Data to process: Begin
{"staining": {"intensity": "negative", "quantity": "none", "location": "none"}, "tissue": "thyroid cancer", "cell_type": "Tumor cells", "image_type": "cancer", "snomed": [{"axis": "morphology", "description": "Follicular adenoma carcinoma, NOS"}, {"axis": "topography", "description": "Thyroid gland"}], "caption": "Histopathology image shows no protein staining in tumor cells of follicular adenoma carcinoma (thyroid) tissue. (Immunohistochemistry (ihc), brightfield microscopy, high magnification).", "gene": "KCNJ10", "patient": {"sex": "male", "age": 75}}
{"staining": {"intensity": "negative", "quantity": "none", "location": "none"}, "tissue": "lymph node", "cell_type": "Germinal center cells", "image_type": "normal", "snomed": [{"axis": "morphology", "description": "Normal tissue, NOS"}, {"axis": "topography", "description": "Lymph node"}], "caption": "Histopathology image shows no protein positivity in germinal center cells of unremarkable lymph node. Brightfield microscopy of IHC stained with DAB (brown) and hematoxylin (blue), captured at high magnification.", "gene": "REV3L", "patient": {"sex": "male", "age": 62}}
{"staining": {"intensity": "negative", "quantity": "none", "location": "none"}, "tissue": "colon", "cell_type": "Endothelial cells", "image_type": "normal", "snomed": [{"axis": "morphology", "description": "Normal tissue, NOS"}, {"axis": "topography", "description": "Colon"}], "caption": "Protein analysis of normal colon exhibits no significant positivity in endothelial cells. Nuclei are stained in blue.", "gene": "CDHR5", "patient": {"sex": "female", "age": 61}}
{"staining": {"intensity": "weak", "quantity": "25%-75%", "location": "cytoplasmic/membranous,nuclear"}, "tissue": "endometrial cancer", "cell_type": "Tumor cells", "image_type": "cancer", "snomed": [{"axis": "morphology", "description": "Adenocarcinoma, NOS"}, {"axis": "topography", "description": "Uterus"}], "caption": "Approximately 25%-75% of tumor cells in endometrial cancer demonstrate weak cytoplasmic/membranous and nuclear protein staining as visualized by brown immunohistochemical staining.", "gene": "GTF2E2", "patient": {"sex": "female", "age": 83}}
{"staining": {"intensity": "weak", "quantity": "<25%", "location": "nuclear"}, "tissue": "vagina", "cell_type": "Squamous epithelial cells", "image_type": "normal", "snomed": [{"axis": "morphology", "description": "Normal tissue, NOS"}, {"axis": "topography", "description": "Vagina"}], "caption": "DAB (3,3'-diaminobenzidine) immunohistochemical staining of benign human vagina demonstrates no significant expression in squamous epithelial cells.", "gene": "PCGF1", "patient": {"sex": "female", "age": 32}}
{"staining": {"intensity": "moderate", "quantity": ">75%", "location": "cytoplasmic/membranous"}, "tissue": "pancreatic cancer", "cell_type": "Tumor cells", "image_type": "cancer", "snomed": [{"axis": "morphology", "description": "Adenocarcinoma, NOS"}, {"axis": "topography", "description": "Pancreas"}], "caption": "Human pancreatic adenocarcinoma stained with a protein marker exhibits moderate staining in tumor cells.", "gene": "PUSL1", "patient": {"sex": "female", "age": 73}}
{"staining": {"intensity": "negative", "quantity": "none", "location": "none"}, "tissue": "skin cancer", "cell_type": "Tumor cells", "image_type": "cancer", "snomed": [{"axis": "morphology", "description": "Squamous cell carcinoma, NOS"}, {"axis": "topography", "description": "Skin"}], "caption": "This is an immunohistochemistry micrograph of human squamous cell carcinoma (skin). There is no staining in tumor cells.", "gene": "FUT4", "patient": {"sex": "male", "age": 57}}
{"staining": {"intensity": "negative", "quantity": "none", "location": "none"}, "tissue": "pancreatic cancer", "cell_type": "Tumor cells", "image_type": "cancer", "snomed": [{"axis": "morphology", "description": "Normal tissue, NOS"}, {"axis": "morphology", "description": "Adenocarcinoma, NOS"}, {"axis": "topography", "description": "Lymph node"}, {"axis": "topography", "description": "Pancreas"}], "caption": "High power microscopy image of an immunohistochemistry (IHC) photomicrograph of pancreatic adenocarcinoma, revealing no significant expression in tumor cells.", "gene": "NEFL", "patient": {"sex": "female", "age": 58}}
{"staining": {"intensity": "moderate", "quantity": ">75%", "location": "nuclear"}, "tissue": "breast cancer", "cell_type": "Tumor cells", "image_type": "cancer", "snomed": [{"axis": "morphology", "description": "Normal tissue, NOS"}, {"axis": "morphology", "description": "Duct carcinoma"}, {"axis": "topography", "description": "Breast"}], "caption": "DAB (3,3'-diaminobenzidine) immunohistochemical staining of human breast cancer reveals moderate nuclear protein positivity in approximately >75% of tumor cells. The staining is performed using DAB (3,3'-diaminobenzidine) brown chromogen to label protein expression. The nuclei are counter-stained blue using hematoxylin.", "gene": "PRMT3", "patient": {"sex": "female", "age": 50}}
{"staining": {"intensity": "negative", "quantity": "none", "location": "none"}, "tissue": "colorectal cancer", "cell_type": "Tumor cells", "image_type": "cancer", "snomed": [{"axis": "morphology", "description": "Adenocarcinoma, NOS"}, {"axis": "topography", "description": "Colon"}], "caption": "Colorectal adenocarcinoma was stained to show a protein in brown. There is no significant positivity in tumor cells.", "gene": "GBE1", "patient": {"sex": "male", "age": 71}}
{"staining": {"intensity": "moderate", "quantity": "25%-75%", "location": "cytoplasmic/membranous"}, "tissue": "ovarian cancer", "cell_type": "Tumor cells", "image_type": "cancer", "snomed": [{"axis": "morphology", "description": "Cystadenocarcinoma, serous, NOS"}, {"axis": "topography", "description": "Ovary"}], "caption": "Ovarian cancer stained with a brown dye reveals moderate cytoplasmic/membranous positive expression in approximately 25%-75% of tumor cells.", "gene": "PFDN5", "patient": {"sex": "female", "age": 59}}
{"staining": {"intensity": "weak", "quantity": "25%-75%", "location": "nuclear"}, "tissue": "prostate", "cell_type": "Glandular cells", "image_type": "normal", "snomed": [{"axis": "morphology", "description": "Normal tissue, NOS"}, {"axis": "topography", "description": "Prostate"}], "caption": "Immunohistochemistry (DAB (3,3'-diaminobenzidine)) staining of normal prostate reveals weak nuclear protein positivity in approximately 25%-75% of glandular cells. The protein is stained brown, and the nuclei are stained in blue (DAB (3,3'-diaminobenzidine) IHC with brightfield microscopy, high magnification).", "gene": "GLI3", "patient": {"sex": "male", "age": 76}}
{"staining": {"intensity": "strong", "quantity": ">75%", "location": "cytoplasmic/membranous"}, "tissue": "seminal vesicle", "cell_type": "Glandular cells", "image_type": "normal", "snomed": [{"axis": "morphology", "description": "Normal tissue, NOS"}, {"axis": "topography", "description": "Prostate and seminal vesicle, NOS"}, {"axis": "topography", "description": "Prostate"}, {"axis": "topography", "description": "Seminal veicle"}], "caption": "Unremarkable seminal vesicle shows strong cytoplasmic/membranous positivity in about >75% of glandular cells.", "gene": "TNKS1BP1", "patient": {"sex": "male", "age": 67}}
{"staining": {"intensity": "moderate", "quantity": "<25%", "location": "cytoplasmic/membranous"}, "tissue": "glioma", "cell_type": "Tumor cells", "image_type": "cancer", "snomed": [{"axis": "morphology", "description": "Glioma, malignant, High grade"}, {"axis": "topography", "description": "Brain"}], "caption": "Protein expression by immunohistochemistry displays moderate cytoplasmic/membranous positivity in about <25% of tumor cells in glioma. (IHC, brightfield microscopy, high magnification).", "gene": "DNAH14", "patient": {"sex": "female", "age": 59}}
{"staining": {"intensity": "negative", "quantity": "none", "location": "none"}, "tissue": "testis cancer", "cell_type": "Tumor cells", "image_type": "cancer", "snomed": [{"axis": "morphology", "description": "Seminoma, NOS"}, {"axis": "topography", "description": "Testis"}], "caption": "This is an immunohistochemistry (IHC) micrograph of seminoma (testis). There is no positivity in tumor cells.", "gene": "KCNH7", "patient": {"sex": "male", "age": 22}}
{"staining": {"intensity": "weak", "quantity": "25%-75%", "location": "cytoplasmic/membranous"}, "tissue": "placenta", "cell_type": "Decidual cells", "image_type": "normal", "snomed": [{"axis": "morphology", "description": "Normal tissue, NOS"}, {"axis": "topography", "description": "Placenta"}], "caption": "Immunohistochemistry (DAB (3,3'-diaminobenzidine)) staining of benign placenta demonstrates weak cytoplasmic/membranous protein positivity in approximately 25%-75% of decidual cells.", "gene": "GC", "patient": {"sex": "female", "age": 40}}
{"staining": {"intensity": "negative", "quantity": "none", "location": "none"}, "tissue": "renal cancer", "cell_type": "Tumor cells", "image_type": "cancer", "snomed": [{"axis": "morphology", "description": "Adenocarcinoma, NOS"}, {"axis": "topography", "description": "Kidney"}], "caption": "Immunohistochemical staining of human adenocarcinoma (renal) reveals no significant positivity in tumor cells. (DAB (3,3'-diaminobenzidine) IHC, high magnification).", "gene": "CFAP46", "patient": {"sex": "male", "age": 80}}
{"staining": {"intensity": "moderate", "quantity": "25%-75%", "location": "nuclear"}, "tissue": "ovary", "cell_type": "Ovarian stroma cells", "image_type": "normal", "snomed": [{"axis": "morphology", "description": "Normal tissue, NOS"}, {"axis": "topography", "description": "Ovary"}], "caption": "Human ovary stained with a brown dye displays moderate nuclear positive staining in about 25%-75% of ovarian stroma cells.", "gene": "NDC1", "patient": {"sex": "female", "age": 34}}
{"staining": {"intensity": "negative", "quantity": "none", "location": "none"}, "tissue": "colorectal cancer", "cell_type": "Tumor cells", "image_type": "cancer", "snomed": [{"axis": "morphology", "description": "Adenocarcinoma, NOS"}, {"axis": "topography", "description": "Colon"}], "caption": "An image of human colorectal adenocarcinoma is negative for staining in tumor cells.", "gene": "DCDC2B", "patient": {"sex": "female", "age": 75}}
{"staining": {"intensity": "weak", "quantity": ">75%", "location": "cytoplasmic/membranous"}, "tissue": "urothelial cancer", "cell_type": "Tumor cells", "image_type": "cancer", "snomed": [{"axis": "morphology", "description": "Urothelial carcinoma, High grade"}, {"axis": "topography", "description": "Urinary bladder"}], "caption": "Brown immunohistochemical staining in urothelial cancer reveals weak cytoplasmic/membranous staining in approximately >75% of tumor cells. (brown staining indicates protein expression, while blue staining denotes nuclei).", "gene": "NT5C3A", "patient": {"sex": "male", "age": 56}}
Data to process: End
Could you restate, word for word, the lines above from the one with "power microscopy image" to the one with "of human breast", both included?

{"staining": {"intensity": "negative", "quantity": "none", "location": "none"}, "tissue": "pancreatic cancer", "cell_type": "Tumor cells", "image_type": "cancer", "snomed": [{"axis": "morphology", "description": "Normal tissue, NOS"}, {"axis": "morphology", "description": "Adenocarcinoma, NOS"}, {"axis": "topography", "description": "Lymph node"}, {"axis": "topography", "description": "Pancreas"}], "caption": "High power microscopy image of an immunohistochemistry (IHC) photomicrograph of pancreatic adenocarcinoma, revealing no significant expression in tumor cells.", "gene": "NEFL", "patient": {"sex": "female", "age": 58}}
{"staining": {"intensity": "moderate", "quantity": ">75%", "location": "nuclear"}, "tissue": "breast cancer", "cell_type": "Tumor cells", "image_type": "cancer", "snomed": [{"axis": "morphology", "description": "Normal tissue, NOS"}, {"axis": "morphology", "description": "Duct carcinoma"}, {"axis": "topography", "description": "Breast"}], "caption": "DAB (3,3'-diaminobenzidine) immunohistochemical staining of human breast cancer reveals moderate nuclear protein positivity in approximately >75% of tumor cells. The staining is performed using DAB (3,3'-diaminobenzidine) brown chromogen to label protein expression. The nuclei are counter-stained blue using hematoxylin.", "gene": "PRMT3", "patient": {"sex": "female", "age": 50}}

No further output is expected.